CALL THE POLICE - Somethin's Missin!

So on Sunday, when I was returning the carpet cleaner, Mark said "Can you pick me up a bottle of hair conditioner".

So I did.

I forgot to bring it in my car when I got back to the house. After that, its kinda fuzzy.

I *meant* to run back to my car (which is in the garage - it's not like 7 blocks away) and grab it. I just don't know if I did.

Then Sunday night, I cleaned out my car. Which is a hellhole. I literally could live out of my car. I had a can of spaghetti-o's, a nearly empty bottle of windex, a package of napkins, a bottle of speciality shampoo (NOT the conditioner or related to said conditioner) and so much other crap. I trashed A LOT of stuff.

(his comments are in quotes - mine are not)

So, today Mark asked "did you get my conditioner"? ummm. Yes. I definitely did. On Sunday.

"where is it" - ummm....I dunno.

"In your car still?" - no. definitely not. (cause I had already checked 18 times)

"did you bring it in and put it somewhere?" - ummm.... I dunno

"what do you mean, you 'dunno'?" - I think I lost your conditioner

"How do you LOSE a bottle of conditioner?" - Ummm....I dunno (notice a pattern?)

"Seriously, Margaret, you lost a bottle of conditioner?" - Yes. I apparantly lost a bottle of conditioner.

"and it's not in your car?" No. It's not

"Why didn't you bring it inside?" Ummm....I dunno

"Margaret - seriously....SERIOUSLY.... You LOST a bottle of conditioner?" - Yes, Mark, SERIOUSLY - I lost a bottle of conditioner. I checked all the bathroom closets. I checked where we keep the empty grocery bags. There is NO conditioner in this house. Well, there IS conditioner but not YOUR conditioner

"How in the HELL do you..." (Now I interrupt because if I hear 'lose a bottle of conditioner' one more time, he will be a lonely man) - Mark. Honey.... it's gone. I will buy you another bottle.


2 hours later as I am ironing, he comes up and kisses me on the cheek and says "I'm sorry we fought about a bottle of conditioner".

Seriously stop saying those three farkin' words. Before. You. Suffer. And. I. Shave. You. Bald. And. Don't. Need. Conditioner. Ever. Again.


Gina said...

I would play the Mark role in this scenario. But without the kissing and the apology afterwards.

Stephanie said...

Well, he DID apologize. Matthew would never do that.

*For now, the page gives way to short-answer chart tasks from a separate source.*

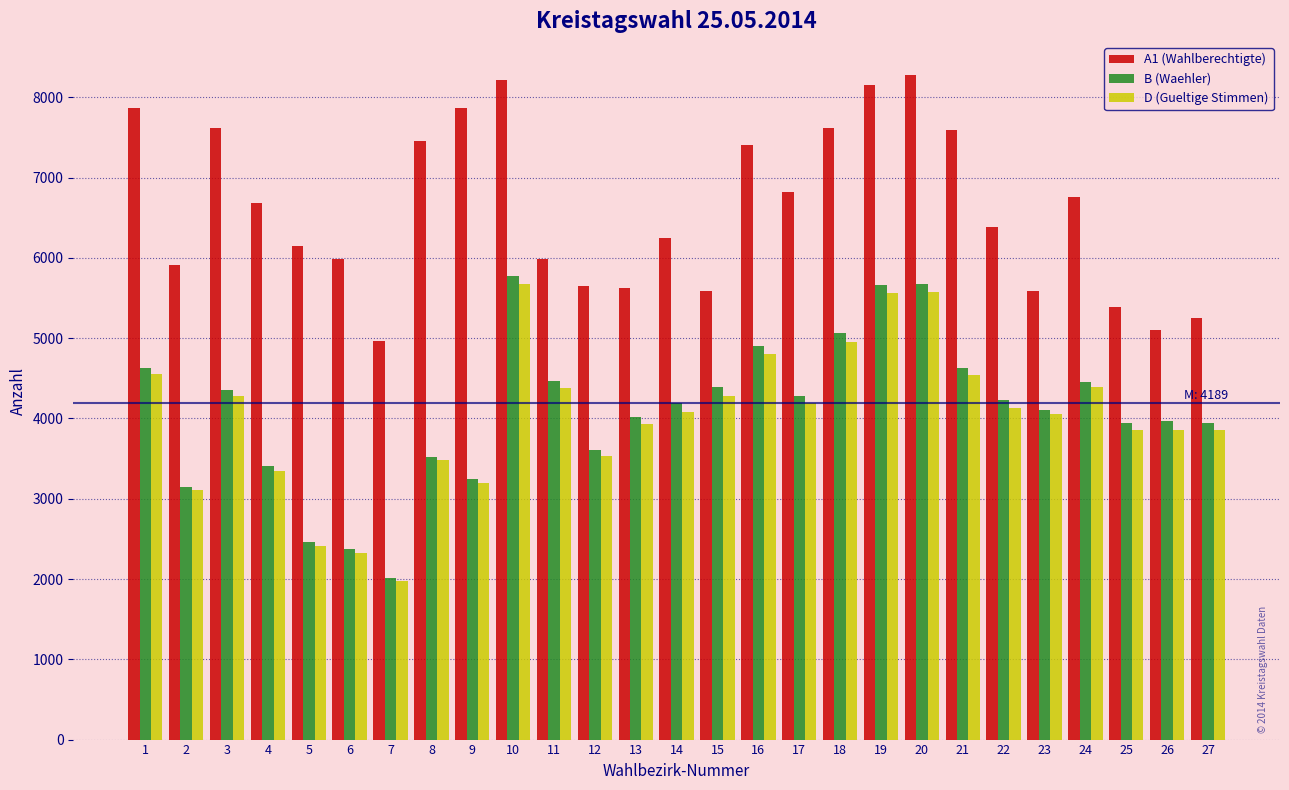

Which series has the largest total across all categories?

A1 (Wahlberechtigte)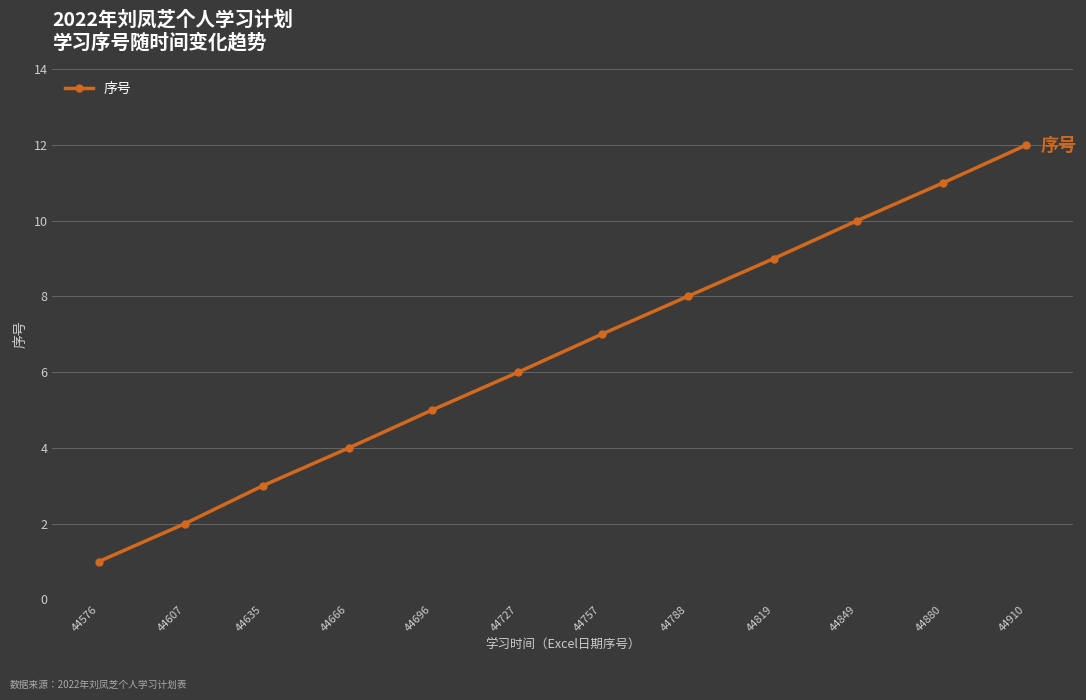

What is the change in value from 44696 to 44880?

+6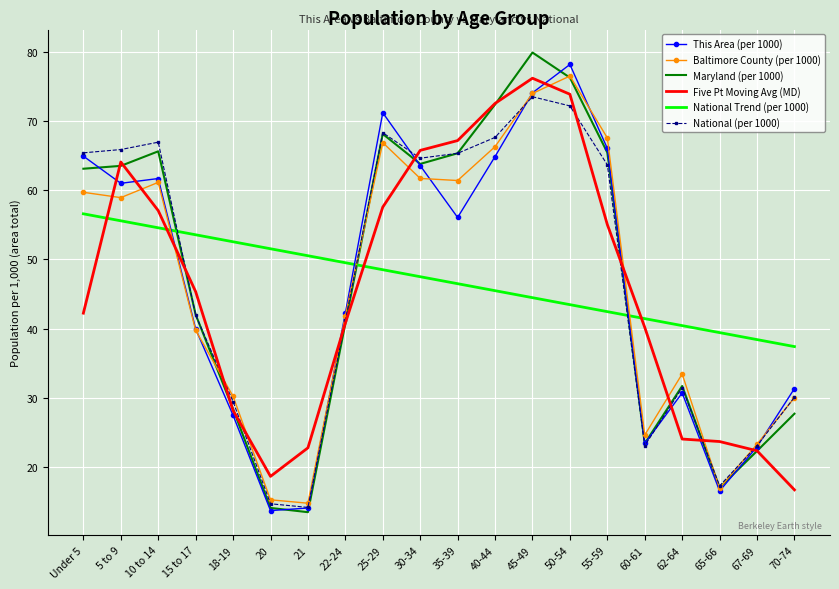

What is the approximate value of This Area (per 1000) at 25-29?

71.2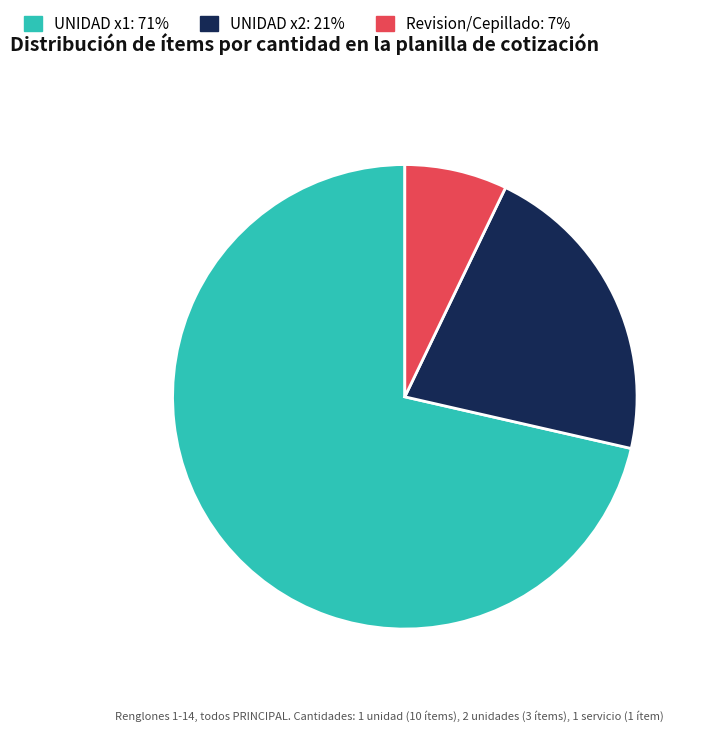

Does any single category account for the majority?

Yes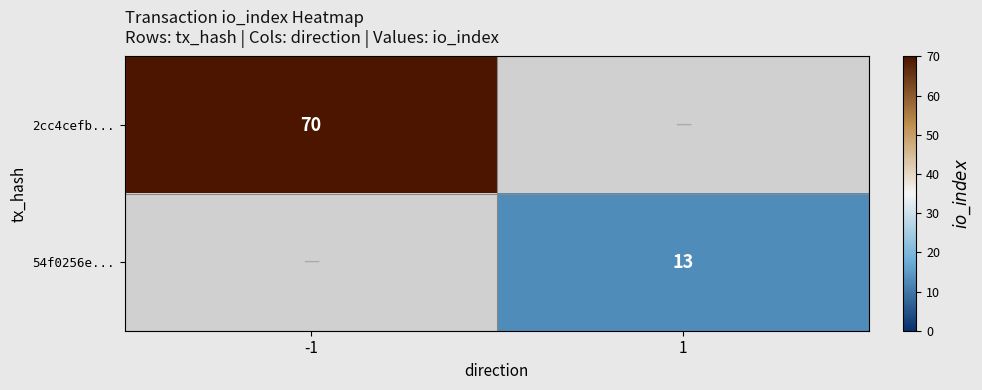

At how many categories does at least one series exceed 41?

1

But he WOULD repeat a phrase ad nauseum just like Mark. Is that a Y chromosome thing?

For the Love... said...

LOL! I could live in my van too...It is time to clean it out when crap starts spilling out when the kids open the door. Hey-it's their crap and they can clean it...I kid you not, there are empty cans, wrappers, pencils, pens, papers and assorted McDonald's toys.

Heather said...

That's exactly why I buzz cut Mike's hair. :o)
He'd never have apologized either. Enjoy it while you can... 10 years and it won't be happening. LOL!